Brief 1 ▸ State whether each statement agrees with the court opinion below, answering yes or no and quoting the deciding words of the opinion exactly: (a) The court granted the motion to disqualify El-Hag as counsel. (b) El-Hag led the collective bargaining negotiations of the plaintiffs' union with the defendants. (c) The plaintiffs sued the defendants only under state employment law.

Selected text ▸
United States District Court, S.D. New York
Jan 14, 2022
20 Civ. 9000 (JPC) (S.D.N.Y. Jan. 14, 2022)

Opinion

20 Civ. 9000 (JPC)

01-14-2022

MAURICIO ORBETTA et al., Plaintiffs, v. DAIRYLAND USA CORPORATION and THE CHEF'S WAREHOUSE, INC., Defendants.


OPINION AND ORDER

JOHN P. CRONAN, UNITED STATES DISTRICT JUDGE.

In this wage-and-hour employment case, one of Plaintiffs' attorneys, Jordan El-Hag, also led Plaintiffs' union's collective bargaining negotiations with Defendants Dairyland USA Corporation and The Chef's Warehouse, Inc. Plaintiffs have sued Defendants under federal and state employment law, arguing that they were paid insufficient wages. Defendants move for El-Hag's disqualification as counsel, arguing that El-Hag's role in negotiating the agreements, which set those wages, renders him a necessary witness at trial on the issue of whether any violations were willful. Because those negotiations seem to be of marginal relevance to willfulness, other witnesses can testify on the same facts to the extent admissible, and Defendants have not shown a likelihood of prejudice, their motion to disqualify El-Hag as counsel is denied.

Data records:
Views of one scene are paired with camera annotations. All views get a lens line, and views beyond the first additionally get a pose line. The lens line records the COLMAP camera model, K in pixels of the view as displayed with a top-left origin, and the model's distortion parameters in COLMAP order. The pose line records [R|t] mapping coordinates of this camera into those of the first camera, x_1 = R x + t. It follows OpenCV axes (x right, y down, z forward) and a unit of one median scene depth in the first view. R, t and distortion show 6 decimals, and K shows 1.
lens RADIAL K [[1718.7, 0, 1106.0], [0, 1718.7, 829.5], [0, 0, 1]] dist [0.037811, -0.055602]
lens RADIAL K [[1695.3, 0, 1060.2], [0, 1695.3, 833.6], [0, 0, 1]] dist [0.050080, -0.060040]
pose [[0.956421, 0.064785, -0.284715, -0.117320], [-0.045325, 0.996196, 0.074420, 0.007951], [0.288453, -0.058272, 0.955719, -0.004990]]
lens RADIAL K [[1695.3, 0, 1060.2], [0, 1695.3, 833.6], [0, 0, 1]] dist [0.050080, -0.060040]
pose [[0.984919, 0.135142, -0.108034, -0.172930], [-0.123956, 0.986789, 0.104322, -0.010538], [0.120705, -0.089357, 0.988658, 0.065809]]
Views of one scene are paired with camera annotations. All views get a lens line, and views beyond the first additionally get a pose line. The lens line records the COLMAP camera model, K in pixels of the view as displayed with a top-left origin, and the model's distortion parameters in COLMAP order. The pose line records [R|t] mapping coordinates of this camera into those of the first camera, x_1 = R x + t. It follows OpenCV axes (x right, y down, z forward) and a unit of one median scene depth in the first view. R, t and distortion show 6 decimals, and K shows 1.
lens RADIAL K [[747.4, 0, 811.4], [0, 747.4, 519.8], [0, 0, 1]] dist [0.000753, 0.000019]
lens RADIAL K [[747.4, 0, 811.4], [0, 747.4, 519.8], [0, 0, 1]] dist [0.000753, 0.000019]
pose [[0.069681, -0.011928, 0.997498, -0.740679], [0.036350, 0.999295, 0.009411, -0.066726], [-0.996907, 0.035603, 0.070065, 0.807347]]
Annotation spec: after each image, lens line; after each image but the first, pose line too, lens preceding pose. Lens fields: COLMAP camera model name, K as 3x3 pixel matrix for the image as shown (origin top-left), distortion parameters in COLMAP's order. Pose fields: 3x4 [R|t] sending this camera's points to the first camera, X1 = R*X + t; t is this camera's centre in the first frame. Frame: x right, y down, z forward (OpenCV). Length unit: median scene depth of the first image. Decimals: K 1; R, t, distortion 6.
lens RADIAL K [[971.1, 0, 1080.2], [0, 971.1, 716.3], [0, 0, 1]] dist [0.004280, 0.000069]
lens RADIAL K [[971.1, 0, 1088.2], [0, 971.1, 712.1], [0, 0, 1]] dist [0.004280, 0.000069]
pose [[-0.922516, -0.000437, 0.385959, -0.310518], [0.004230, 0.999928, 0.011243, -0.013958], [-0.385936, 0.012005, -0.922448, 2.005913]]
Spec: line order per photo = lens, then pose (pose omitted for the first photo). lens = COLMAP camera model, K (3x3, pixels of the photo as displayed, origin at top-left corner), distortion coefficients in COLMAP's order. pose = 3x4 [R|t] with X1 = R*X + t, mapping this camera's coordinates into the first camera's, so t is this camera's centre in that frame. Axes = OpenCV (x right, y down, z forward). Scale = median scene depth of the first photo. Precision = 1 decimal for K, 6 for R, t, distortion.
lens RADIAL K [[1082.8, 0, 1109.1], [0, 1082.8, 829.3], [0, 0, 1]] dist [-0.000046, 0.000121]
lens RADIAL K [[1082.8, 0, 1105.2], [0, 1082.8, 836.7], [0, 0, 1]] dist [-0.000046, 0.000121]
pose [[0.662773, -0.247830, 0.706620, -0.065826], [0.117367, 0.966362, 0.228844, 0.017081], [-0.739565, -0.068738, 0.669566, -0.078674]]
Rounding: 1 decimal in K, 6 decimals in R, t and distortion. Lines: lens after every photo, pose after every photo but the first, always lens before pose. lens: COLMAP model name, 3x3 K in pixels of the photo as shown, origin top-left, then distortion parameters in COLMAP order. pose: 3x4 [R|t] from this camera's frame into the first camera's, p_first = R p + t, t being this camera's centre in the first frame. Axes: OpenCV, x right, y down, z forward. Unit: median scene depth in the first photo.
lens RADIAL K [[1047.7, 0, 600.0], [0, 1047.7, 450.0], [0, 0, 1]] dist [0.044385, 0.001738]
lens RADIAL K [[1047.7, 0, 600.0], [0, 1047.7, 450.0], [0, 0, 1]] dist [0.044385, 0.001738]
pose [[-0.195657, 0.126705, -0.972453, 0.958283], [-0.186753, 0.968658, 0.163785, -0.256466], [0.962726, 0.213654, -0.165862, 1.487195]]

Brief 2 ▸ List every line of the records above that contains the string "shown", treating case as significant.

Expected answer 1 ▸
(a) No: "their motion to disqualify El-Hag as counsel is denied."
(b) Yes: "also led Plaintiffs' union's collective bargaining negotiations with Defendants Dairyland USA Corporation and The Chef's Warehouse, Inc."
(c) No: "Plaintiffs have sued Defendants under federal and state employment law"

Expected answer 2 ▸
Annotation spec: after each image, lens line; after each image but the first, pose line too, lens preceding pose. Lens fields: COLMAP camera model name, K as 3x3 pixel matrix for the image as shown (origin top-left), distortion parameters in COLMAP's order. Pose fields: 3x4 [R|t] sending this camera's points to the first camera, X1 = R*X + t; t is this camera's centre in the first frame. Frame: x right, y down, z forward (OpenCV). Length unit: median scene depth of the first image. Decimals: K 1; R, t, distortion 6.
Rounding: 1 decimal in K, 6 decimals in R, t and distortion. Lines: lens after every photo, pose after every photo but the first, always lens before pose. lens: COLMAP model name, 3x3 K in pixels of the photo as shown, origin top-left, then distortion parameters in COLMAP order. pose: 3x4 [R|t] from this camera's frame into the first camera's, p_first = R p + t, t being this camera's centre in the first frame. Axes: OpenCV, x right, y down, z forward. Unit: median scene depth in the first photo.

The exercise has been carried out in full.